- WHAT TO PRODUCE -
Reproduce each of the records below word for word, keeping every line as it stands.

- EXCERPTED DATA -
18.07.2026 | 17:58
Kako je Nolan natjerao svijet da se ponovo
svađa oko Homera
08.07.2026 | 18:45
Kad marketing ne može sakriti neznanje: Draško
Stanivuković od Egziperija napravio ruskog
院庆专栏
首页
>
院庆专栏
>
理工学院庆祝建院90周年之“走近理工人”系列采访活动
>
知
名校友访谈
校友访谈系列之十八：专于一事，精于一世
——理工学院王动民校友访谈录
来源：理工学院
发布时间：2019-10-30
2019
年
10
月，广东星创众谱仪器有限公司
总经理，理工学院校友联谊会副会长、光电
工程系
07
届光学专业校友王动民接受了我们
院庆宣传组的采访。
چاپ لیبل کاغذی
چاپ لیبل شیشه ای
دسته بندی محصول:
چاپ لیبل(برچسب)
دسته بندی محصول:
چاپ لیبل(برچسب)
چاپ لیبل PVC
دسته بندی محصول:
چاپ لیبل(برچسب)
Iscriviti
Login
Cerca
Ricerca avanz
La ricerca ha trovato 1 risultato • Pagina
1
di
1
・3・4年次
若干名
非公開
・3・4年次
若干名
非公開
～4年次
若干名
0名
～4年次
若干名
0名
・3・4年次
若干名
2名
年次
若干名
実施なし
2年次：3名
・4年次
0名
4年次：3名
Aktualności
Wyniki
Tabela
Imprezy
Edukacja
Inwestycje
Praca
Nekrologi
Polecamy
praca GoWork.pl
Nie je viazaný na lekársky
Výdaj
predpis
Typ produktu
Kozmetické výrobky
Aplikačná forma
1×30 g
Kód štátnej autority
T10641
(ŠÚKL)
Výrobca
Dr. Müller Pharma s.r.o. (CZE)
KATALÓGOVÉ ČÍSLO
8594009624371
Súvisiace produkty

- ANSWER SECTION -
18.07.2026 | 17:58
Kako je Nolan natjerao svijet da se ponovo
svađa oko Homera
08.07.2026 | 18:45
Kad marketing ne može sakriti neznanje: Draško
Stanivuković od Egziperija napravio ruskog
院庆专栏
首页
>
院庆专栏
>
理工学院庆祝建院90周年之“走近理工人”系列采访活动
>
知
名校友访谈
校友访谈系列之十八：专于一事，精于一世
——理工学院王动民校友访谈录
来源：理工学院
发布时间：2019-10-30
2019
年
10
月，广东星创众谱仪器有限公司
总经理，理工学院校友联谊会副会长、光电
工程系
07
届光学专业校友王动民接受了我们
院庆宣传组的采访。
چاپ لیبل کاغذی
چاپ لیبل شیشه ای
دسته بندی محصول:
چاپ لیبل(برچسب)
دسته بندی محصول:
چاپ لیبل(برچسب)
چاپ لیبل PVC
دسته بندی محصول:
چاپ لیبل(برچسب)
Iscriviti
Login
Cerca
Ricerca avanz
La ricerca ha trovato 1 risultato • Pagina
1
di
1
・3・4年次
若干名
非公開
・3・4年次
若干名
非公開
～4年次
若干名
0名
～4年次
若干名
0名
・3・4年次
若干名
2名
年次
若干名
実施なし
2年次：3名
・4年次
0名
4年次：3名
Aktualności
Wyniki
Tabela
Imprezy
Edukacja
Inwestycje
Praca
Nekrologi
Polecamy
praca GoWork.pl
Nie je viazaný na lekársky
Výdaj
predpis
Typ produktu
Kozmetické výrobky
Aplikačná forma
1×30 g
Kód štátnej autority
T10641
(ŠÚKL)
Výrobca
Dr. Müller Pharma s.r.o. (CZE)
KATALÓGOVÉ ČÍSLO
8594009624371
Súvisiace produkty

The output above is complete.